All of the light cruisers sunk at Jutland were German. One of them was the 2,656-tonne SMS Frauenlob, completed in 1903. She was sunk in the confused series of night actions during the closing stages of the battle. She was, in fact, sunk by one of her opposite numbers, the British light cruiser HMS Southampton, which herself was ablaze from stem to stern and attempting to escape from certain annihilation. HMS Southampton torpedoed the Frauenlob and sent her to the ocean’s bottom with all but five crew from a complement of around 281. Anecdotal evidence suggested (as was later confirmed) that Danish divers had already visited the wreck of SMS Frauenlob – it can be a risky business claiming you are the first to dive any wreck. The wreck of SMS Frauenlob was one of our most rewarding dives at Jutland. The remains are mostly upright and, apart from the decay of the upper works, the wreck is mostly intact… hauntingly so. Several interesting features relating to the ship’s construction were found. This included the presence of a double-skinned hull, which appears to have been packed with a cork-like substance, presumably to give her additional buoyancy. This is a rare find on a warship wreck of this era. Importantly, the propellers were present, suggesting that either this wreck was too small to be of interest to commercial salvage companies, or simply was never found by them. This wreck contains visible human remains, only the second time in my 15-year diving career that I’ve seen human bones. Tragically, on SMS Frauenlob they are plentiful. One diver reported seeing a ‘sea of skulls’ in one area of the wreck. The ship’s bell was located on one dive. When it was raised we could read the inscription ‘Frauenlob 1902’, thereby positively identifying this wreck. It now resides in the Kiel Navy Museum in Germany, where its curator was deeply moved by its donation. After conservation, it will be displayed for the public to see. This piece of ‘rescue archaeology’ was carried out after consultation with the UK Receiver of Wreck. At the request of the British Ministry of Defence, nothing was salvaged from any of the British wrecks from the Battle of Jutland.

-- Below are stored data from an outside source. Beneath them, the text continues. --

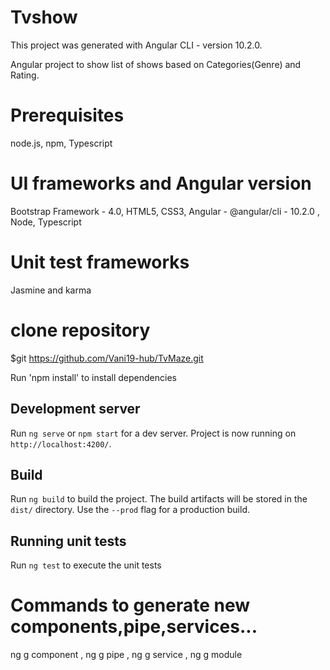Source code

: # Tvshow

This project was generated with Angular CLI - version 10.2.0.

Angular project to show list of shows based on Categories(Genre) and Rating.

# Prerequisites

node.js,
npm,
Typescript

# UI frameworks and Angular version

Bootstrap Framework - 4.0,
HTML5,
CSS3,
Angular - @angular/cli - 10.2.0 ,
Node,
Typescript

# Unit test frameworks

Jasmine and karma

# clone repository

$git https://github.com/Vani19-hub/TvMaze.git

Run 'npm install' to install dependencies

## Development server

Run `ng serve` or `npm start` for a dev server.
Project is now running on `http://localhost:4200/`.

## Build

Run `ng build` to build the project.
The build artifacts will be stored in the `dist/` directory.
Use the `--prod` flag for a production build.

## Running unit tests

Run `ng test` to execute the unit tests

# Commands to generate new components,pipe,services...

ng g component <name>,
ng g pipe <name>,
ng g service <name>,
ng g module <name>
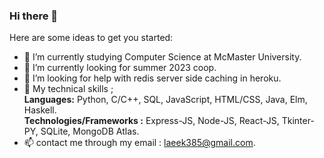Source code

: ### Hi there 👋

Here are some ideas to get you started:

- 🔭 I’m currently studying Computer Science at McMaster University.
- 🌱 I’m currently looking for summer 2023 coop. 
- 🤔 I’m looking for help with redis server side caching in heroku.
- 💬 My technical skills ;  
       **Languages:**  Python, C/C++,  SQL,  JavaScript, HTML/CSS, Java, Elm, Haskell.  
       **Technologies/Frameworks :** Express-JS, Node-JS, React-JS, Tkinter-PY, SQLite, MongoDB Atlas.
- 📫 contact me through my email : laeek385@gmail.com.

The obsolete pre-Dreadnought battleship SMS Pommern erupted in a fireball and disappeared with all 840 hands at around 2am and became the last ship sunk during the battle. She had been destroyed by at least one torpedo from British destroyers (probably HMS Faulknor). Divers from the BSAC Hoddesdon and Clidive branches made a dive at the position where Pommern was thought to lie, and reported finding much large wreckage. However, the visibility was too poor to confirm the site was SMS Pommern. It is known that the wreck of the Pommern was heavily salvaged. Moreover, the position we dived is relatively close (in Jutland terms) to the historical sinking position. This one needs further examination, but I am confident that the position dived was SMS Pommern.

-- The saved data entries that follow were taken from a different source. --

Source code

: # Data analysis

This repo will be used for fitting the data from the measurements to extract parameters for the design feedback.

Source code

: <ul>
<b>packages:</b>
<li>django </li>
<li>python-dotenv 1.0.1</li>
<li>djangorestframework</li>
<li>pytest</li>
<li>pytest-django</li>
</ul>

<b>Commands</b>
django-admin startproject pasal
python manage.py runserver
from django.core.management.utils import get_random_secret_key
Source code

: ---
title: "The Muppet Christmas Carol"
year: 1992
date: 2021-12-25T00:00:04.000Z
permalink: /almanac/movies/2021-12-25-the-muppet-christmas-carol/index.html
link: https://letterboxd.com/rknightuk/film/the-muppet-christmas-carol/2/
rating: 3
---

This is the most scenic of all the wrecks located last year. The overall condition of the wreck of HMS Defence was astounding, considering the reports of her destruction. Admiral Sir Robert Arbuthnot’s flagship, HMS Defence blew up and disintegrated in only a few seconds. She was sunk after becoming rashly entangled with the vanguard of Admiral Hipper’s battle cruisers, just as the battle reached its climax. None of the 903 on board survived. Of the four ships that made up the 2nd Scouting Group, three were sunk at Jutland. One of the others, HMS Black Prince was also lost with all hands. It was located and dived the year before last. HMS Warrior, having sunk while returning to Scapa, lies outside the battle site. An older armoured cruiser, the 14,600-tonne HMS Defence, was essentially obsolete by the time of the battle and was not built to withstand the shellfire she endured. The description of her sinking is dramatic and suggests that the wreck should only be scattered plating. On the contrary, what the divers from Clidive and Hoddesdon branches, and myself, were treated to was the awesome sight of a row of four gun turrets still facing to starboard. From analysis of the photographs of HMS Defence, it seems that her bow and stern were blown off and that the intact midships section is what the divers found, with its 7.5in gun turrets draped in fishing net. It lies upright on the sea bed and rivals HMS Invincible (dived in 2000) as one of the most spectacular of the Jutland dives. The wreck also benefits from lying in an area with the best visibility we found in Jutland. It seemed from the two exploratory dives we made here, that this wreck had not seen much in the way of disturbance.
HMS Nomad or Nestor
Close to where HMS Queen Mary sank, two small British destroyers also went down. We dived on one of them, when we found the site of the Queen Mary had been heavily netted. We were treated to a dive on a small British warship. It is impossible to say with any certainty which destroyer this wreck is, until the other one is found. They were essentially identical.